LA GARA
L'affare della camera mortuaria era emerso proprio dalle intercettazioni sui traffici nelle piazze di San Basilio. A garantire al direttore generale il pagamento di tangenti, la cui entità ed incasso non sono mai state riscontrati, secondo i pm Colaiocco, Cardia e Sargenti, sarebbero stati i Taffo imbeccati sulla possibilità di vincere la gara con mezzi illeciti da Daniela Chimenti, un'impiegata della società di pulizie in servizio all'ospedale e moglie di Guerino Primavera, un personaggio un po' sfarzoso di San Basilio in quel periodo sospettato di gestire un giro di usura, mentre i figli Fabrizio e Daniele appunto - si occupavano di droga.
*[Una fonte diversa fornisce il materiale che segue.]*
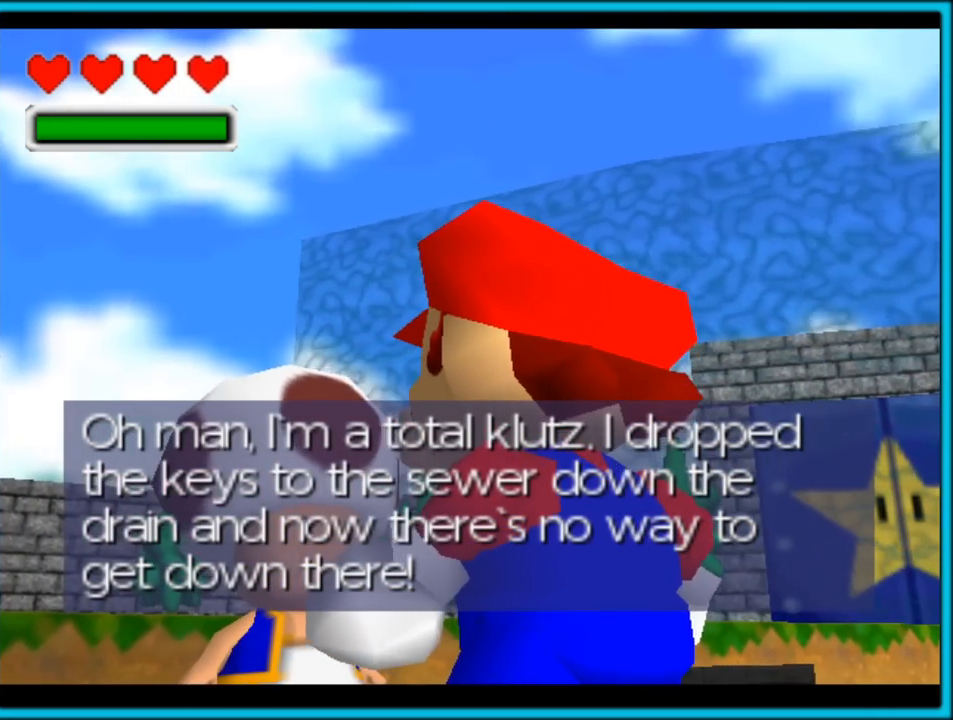
Gameplay with a controller (Nintendo layout); each line is a JSON object with the inputs held at the frame after it. "button_events" lists button changes between this image and that frame as [ms after this image, input, new state], when the widget could be followed in between (sticks are given only as held states). Not read: L1 L3 R3.
{"buttons": [], "left_stick": "center", "button_events": [[100, "A", "down"], [467, "A", "up"]]}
Il caso viene scoperchiato nell'estate 2015 con una retata di arresti. Bianconi e i Taffo finiscono ai domiciliari, mentre i Primavera, dopo un periodo di latitanza, in carcere. «Stiamo in una botte di ferro. L'appalto si chiude al 99,9 per cento». La mente dell'assegnazione pilotata della camera mortuaria sarebbe stata proprio la moglie del capo di San Basilio.
LA RICOMPENSA
Venuta a conoscenza della gara ancora da indire, aveva avvertito subito il marito che a sua volta aveva informato della possibilità di accaparrare l'appalto Giustino Taffo. Mancava solo l'aggancio giusto. E allora l'addetta alle pulizie aveva attivato una collega e suo marito, l'imprenditore edile Fabrizio Coppola, ammanicato coi piani alti, in particolare con il dg Bianconi. L'appalto, aggiudicato nel 2014 (e poi sospeso), era un piatto ricco. Nella misura cautelare si parla di una «lauta ricompensa» finita nelle tasche del direttore, una bustarella non quantificata, però. Daniela Chimenti, l'addetta alle pulizie, per quantificare la portata dell'affare, faceva i conti al telefono con l'amica: «Effettua la media di cinquecento decessi all'anno a tremila a funerale; fa un milione e mezzo di euro».